I wonder if podis existed before the British arrived, it most probably did and then, one day a British officer had some podi and must have said it tasted like gunpowder. Snapping back to reality I look at my plate, therein lies my beautiful blob of ghee. My favorite part about eating podi isn’t eating the podi itself but taking my little finger and making an inner circled partition inside the blob of ghee and adding the podi in the gap like a tiny podi island surrounded by ghee. Then taking my index finger I slowly allow the ghee to infiltrate the podi and then swirl them together bit by bit until the ghee has been completely flooded in and there is no island anymore. The podi is a part of the ghee and ghee is a part of the podi. It’s a soft grainy paste that I dip my dosa or idli into. If Idli and podi are a match made in heaven, hot soft rice mixed with podi with the oil of your choice is the steamy affair to be remembered. Dosa and podi are arranged marriages – safe, boring, predictable, they work for some people and don’t for others.  

I asked Sister Sarah where and who she learnt to make podi from and she told me that her mother taught her how to make them and that she learned it only after she got married. Almost like a rite of passage; the ability to make tasty podi inversely proportional to what a good homemaker you are. Being a good homemaker is important where I live. It is far more important than anywhere else I have witnessed. Girls from the impressionable ages of 6 are taught to clean houses, wash dishes and learn how to cook, no matter how educated they become at the end of the day.

Families here need multitasking women like Sister Sarah who wake up early in the morning to cook for their family. They need her to also do her shift at the hospital as a nurse, and once she returns, she cleans the house and takes care of her children. Though I didn’t ask her I think her mother learnt it from her mother and so on so forth. Now her two children eat podi. “Without podi they eat one or two idlis but with podi they will eat twelve each!” she says in a half-affectionate half-exasperated way.

Sister Sarah vehemently states that store bought podis are only for emergencies. When you have run out of the home-made stuff and your podi addicted children need a quick fix, the adulterated podi with chemicals and preservatives will have to do till you can make a new batch of podi.

I mildly wonder if there are podi sniffers out there. It is oddly comforting to me that the podis I enjoy are homemade recipes that have been passed down from generation to generation like a secret family tradition to uphold. This recipe is one that has been tried and tested for decades. Small specifications like frying the garlic in a separate oil and adding it at the last or making mistakes and learning to adjust measurements between spices all to produce a unique yet simple variation of podi makes all the difference in the recipe. 

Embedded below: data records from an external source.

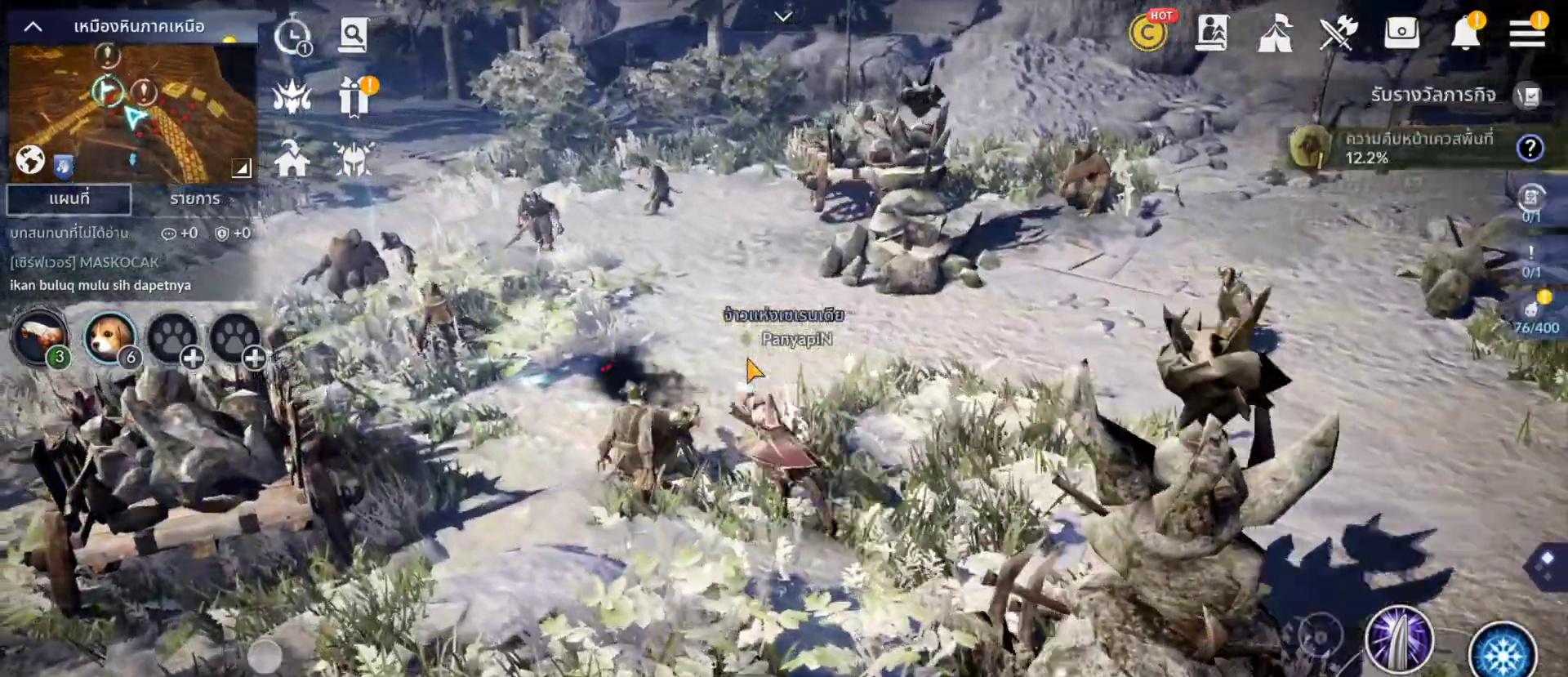
{"buttons": [], "left_stick": "center", "right_stick": "center", "events": [[200, "TRIANGLE", "down"], [250, "TRIANGLE", "up"]]}
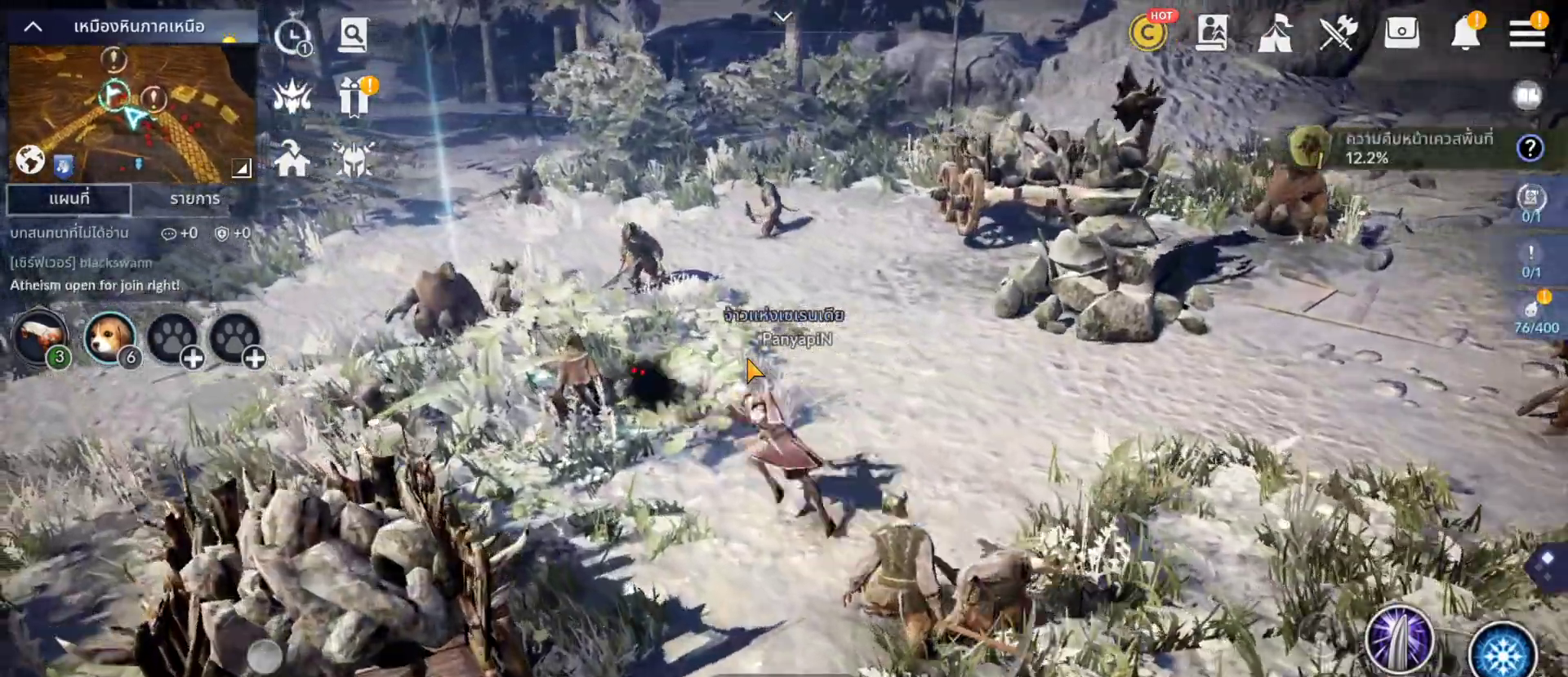
{"buttons": [], "left_stick": "center", "right_stick": "center", "events": [[33, "CROSS", "down"], [117, "CROSS", "up"], [150, "CROSS", "down"], [183, "CROSS", "up"]]}
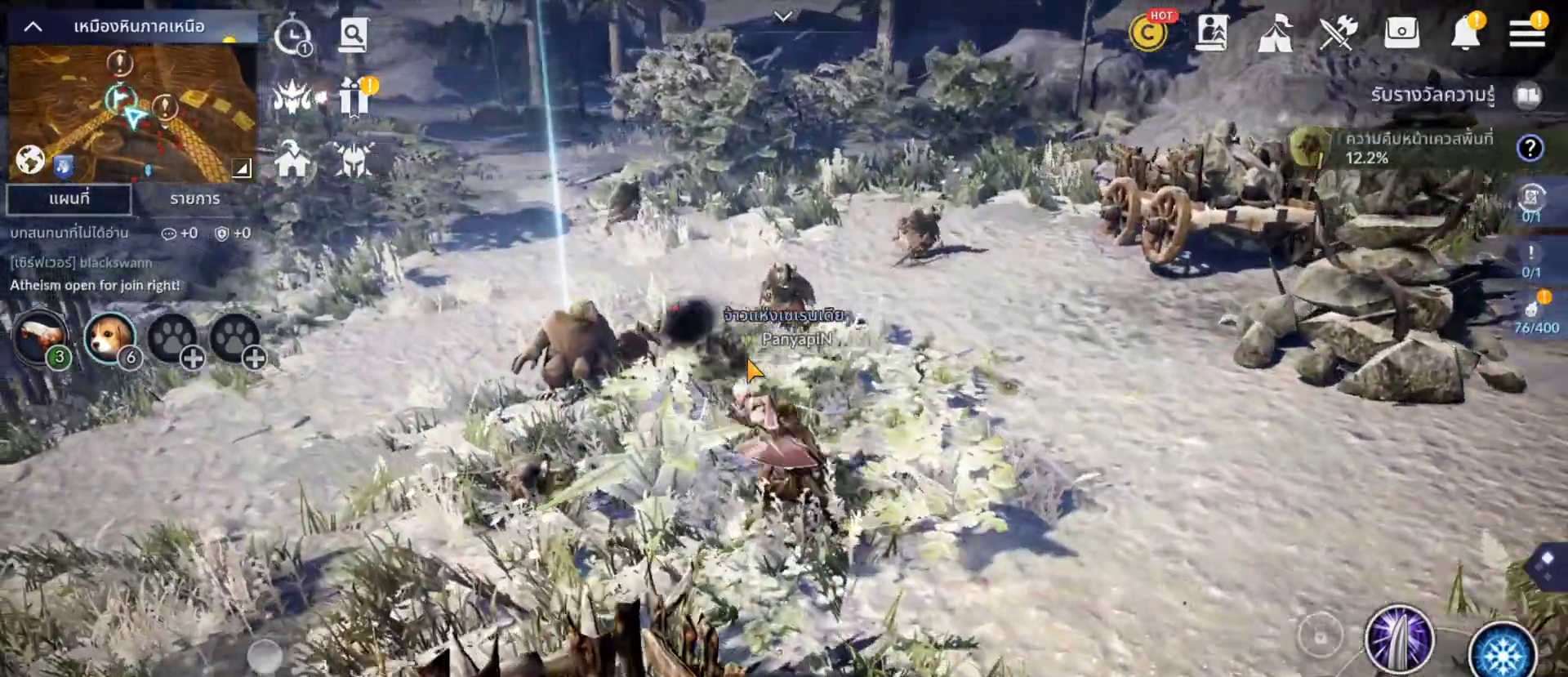
{"buttons": [], "left_stick": "center", "right_stick": "center", "events": [[450, "L1", "down"], [500, "L1", "up"]]}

Sister Mary confidently told me that on the days that podis are made right and are packed well in airtight containers, they can last upto months and can be sent to any part of the world. Sister Mary sends a tin to her son in Ireland every year. Trust Indian parents to send boxes of podis or pickles so that they don’t die starving amidst the tumultuous affairs of trying to live alone as a grown up. 

Unlike me, who grew up in Kolkata with two working parents and survived on mishti doi and muri (puffed rice), Sister Sarah grew up eating podi all her life. Her parents ran a South Indian hotel, so podis were made from scratch and they were always fresh. When she went to nursing school, she lived in a girls hostel and her parents sent her packing with jars packed full of pickles and podis. Like Sister Sarah, all the other girls had their own boxes of pickles and podis that they all ate with bland tomato rice. They would go on for hours talking about the list of the range of podis they had. I could imagine them in bright colors standing tall with different boxes representing each culture and family heritage proudly. 

Milagai Podi is the ruler of all podis. Although there are varied takes on it from Tamil Nadu through Karnataka and Andra Pradesh. But it is undoubtedly the most popular of the podis. The wise diplomatic courtier who can be seen serving any King whether he be a tyrant, or a coward would be the Ellu Podi, made from black or white sesame seeds. Vazhakkai Podi with its crumbly texture is a hefty warrior and Chammanthi Podi from Kerala as the easy-going lovable court jester.  

Ma said that when she was an intern doctor at Karigiri Hospital, the wife of a patient once had decided to go home and make all kinds of podis. She then came to the mess hall and arranged the jars covering the entire table. Her explanation for this stunt was, “When do you doctors have the time to cook or eat?” 

Hence listening to these stories of podis have made me a little envious. I too wanted a podi dabba experience. I wanted someone to come and give me podi as a token of their love for me. Why buy flowers and chocolates for your wife or girlfriend and mess up doing big filmy romantic gestures when you can go through the pains of making her a versatile powder that she can put on everything? Wait till she takes her first bite and tells you, “I love this podi and the person who made it loves me”.  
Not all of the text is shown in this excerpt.